Kerr starts seeing ghosts of the deceased, or does she? Both youngsters — but especially the male child — seem possessed by them as well, or are they? And why has the latter been sent home from boarding school, an event his older sister seems to (creepily) predict? And speaking of creepy, why does some kissing between the boy and Kerr seem so disturbing, as well as something completely out of the realm of a major studio release from around the same time as The Comancheros? Clayton, Francis, Kerr and the script play up the ambiguity all the way — such as having Kerr react to seeing a ghost a second or so before the audience gets its own view. Contributing to our disorientation are what must have been some of the most complex optical effects of their day: a lot of dissolves and fades and superimpositions filling that 2.35:1 dimension.

The extras here are juicy: an essay by critic Maitland McDonagh that’s heavy on the psychological themes plus lots with cultural historian Christopher Frayling (both a substantial on-screen intro, then voiceover commentary) that’s both substantial and accessible about a production where everything came together. A top cinematographer in his own right, John Bailey has become something of an unofficial historian of his craft and talks on camera about the work here by Freddie Francis, who was just coming off his Oscar for Sons and Lovers, a movie whose Scope black-and-white merits a Criterion crack (a fairly recent Fox on-demand version of it doesn’t approach the bang-up B&W we get here).

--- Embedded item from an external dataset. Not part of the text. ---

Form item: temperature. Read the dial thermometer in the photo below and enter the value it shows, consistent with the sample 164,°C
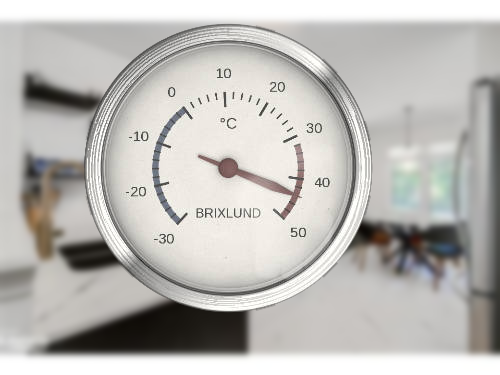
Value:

The Innocents fell into a kind of marketing purgatory at the time: too refined and dignified for the Hammer horror crowd on the one hand — yet with relatively unwashed subject matter (Henry James or not) for the kind of people who were going to arthouse fare in the early ’60s. Only in the past decade or two has it gotten the acclaim it deserves, and this viewing makes me want to take my first look at 1967’s Our Mother’s House since it came out (the picture reunited Clayton with a more mature Franklin). This visually spectacular presentation also makes me curious to re-see 1972’s almost universally reviled The Nightcomers, which in kinkier terms imagined what might have transpired between the previous governess and her equally dead on-site lover, with Marlon Brando and sex-bomb Stephanie Beacham in the roles. This was at the tail end of Brando’s pre-Corleone has-been phase, and AVCO-Embassy kept Nightcomers on the shelf until about a month before The Godfather’s release so that it could capitalize on all the Brando buzz that was already spreading big-time.